'Be anxious for nothing..." ~Philippians 4:6

Monday, October 30, 2023

QUARANTINE LIFE: MONDAY THOUGHTS


My Dad used to say, “You just keep on living…”

He always did what he had to do, but that quip was sarcastically uttered any time he rejected what he thought was a ridiculous suggestion that called upon his time, attention, intellect, memory, or stamina.
Any time he was pressed to do what he didn’t feel like doing, or want to do, he’d smirk and say it— like, “Umm hmmm. Just wait. You gonna get old one of these days. You’ll see”.

Dad knew his limitations, and knew that one day, all of the whippersnappers around him would, “God willing”, reach his age and stage in life, and understand exactly how he felt. He’d lived a full, exciting life. He said God had blessed him to go everywhere he wanted to go, and do everything he wanted to do—and some.
“Travel”, he’d advise. “See the world. Live your life. You only get one”.

Dad always read the newspaper’s obituary column. 
Once, I asked him why, and he said he was hoping he didn’t see anybody he knew. It wasn’t until his later years that he explained he was looking for the aged—those who were of his generation—and he deeply lamented the passing of young people. (“Young” was, of course, relative.)
“They just got here!”, he’d say, shaking his head. “Look-a here! Twenty-three, 35, 42! Where are the people like me? People ain’t supposed to bury their children. It just don’t seem right.” 
Then he’d cut out the crossword puzzle, refold the paper, get up from the kitchen chair, grab his walker, and hum or whistle “Hold To God’s Unchanging Hand”, or “I Know Who Holds Tomorrow”, on his way to his recliner. 
“Im’a go out here and put my feet up.”

I thought about my Dad’s words this morning, as I learned of the passing of Aaron Preston Spears. 
I saw the cryptic, respectful posts as I scrolled social media, and was hoping the sadness and disbelief wasn’t directed at anyone I knew. Someone posted a picture, and then I saw the post on his page. 
Aaron was a young man. Only days ago, I’d posted birthday greetings. 
He was a father, husband, son, friend, mentor, teacher, corporate representative, and drum hero to many; a phenomenal musician, who has made the DMV music community so proud as he crisscrossed the globe, and dominated stages, and television screens, keeping the beat for some of the greatest artists of our time. He was an exceptional young man. He lived. He wasted no time utilizing and sharing his phenomenal gift, and always with a grateful heart, and deference to those upon whose shoulders he stood.

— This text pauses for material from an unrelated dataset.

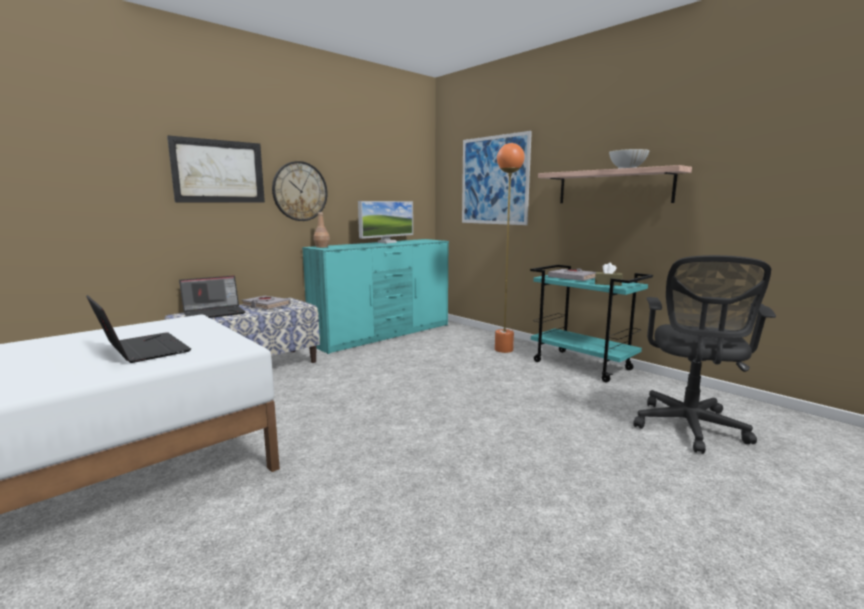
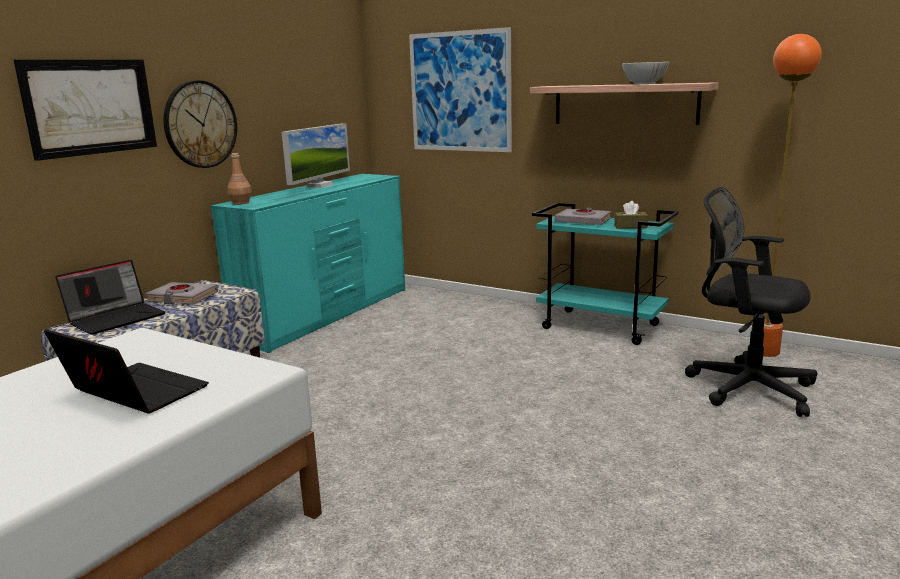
camera: 15 degrees left, 5 degrees up
(504, 350) = (498, 317): orange floor lamp -> orange floor lamp (764, 351)
(689, 428) = (744, 387): black office chair -> black office chair turned 120 degrees clockwise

I paused, cried, and remembered an humble, well-mannered, bright-eyed little kid, wearing the best, most infectious smile, who, because of the consummate, anointed musicians in his family and church community, couldn’t help but become great. The old folks were right. “He got it honest”.
I remembered how proud I felt, as I watched The Tonight Show, during the height of the pandemic. He was in the shadows, but that skill and joy was unmistakable.

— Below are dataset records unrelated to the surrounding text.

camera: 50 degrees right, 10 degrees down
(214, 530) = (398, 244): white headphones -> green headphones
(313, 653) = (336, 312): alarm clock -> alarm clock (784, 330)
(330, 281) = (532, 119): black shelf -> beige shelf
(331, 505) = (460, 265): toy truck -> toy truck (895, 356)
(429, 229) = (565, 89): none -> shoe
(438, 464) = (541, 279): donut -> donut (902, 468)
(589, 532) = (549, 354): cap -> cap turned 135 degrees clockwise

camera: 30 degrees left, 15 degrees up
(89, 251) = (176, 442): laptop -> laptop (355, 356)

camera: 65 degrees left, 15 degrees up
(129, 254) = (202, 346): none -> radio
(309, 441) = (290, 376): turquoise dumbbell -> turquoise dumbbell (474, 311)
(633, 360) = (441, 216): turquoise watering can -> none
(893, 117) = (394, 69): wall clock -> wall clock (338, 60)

My Dad had a point. There are some people whose passing doesn’t seem right or fair. You want to cry “foul!”. 
You really do want to know: Why them
With so many crotchety, white-haired, warmongers and scoundrels afoot; with so much hatred, bigotry, greed, mediocrity, rejection of integrity, and pitiful leadership on so many fronts, you wonder why the young, the honest, the kindhearted, the unproblematic —those making positive contributions—why do they have to leave us all behind? 
Why are the out-of-pocket imps shown such grace?


No matter what our connection, whether friends, fans, acquaintances or co-workers, we’ll never know the depth of sorrow of those who loved and knew him best.
My sincere condolences to, and prayers for the wonderfully gifted Spears family.

Rest in peace, “Urn”. (It’s a DMV thing.) It was an honor to know you.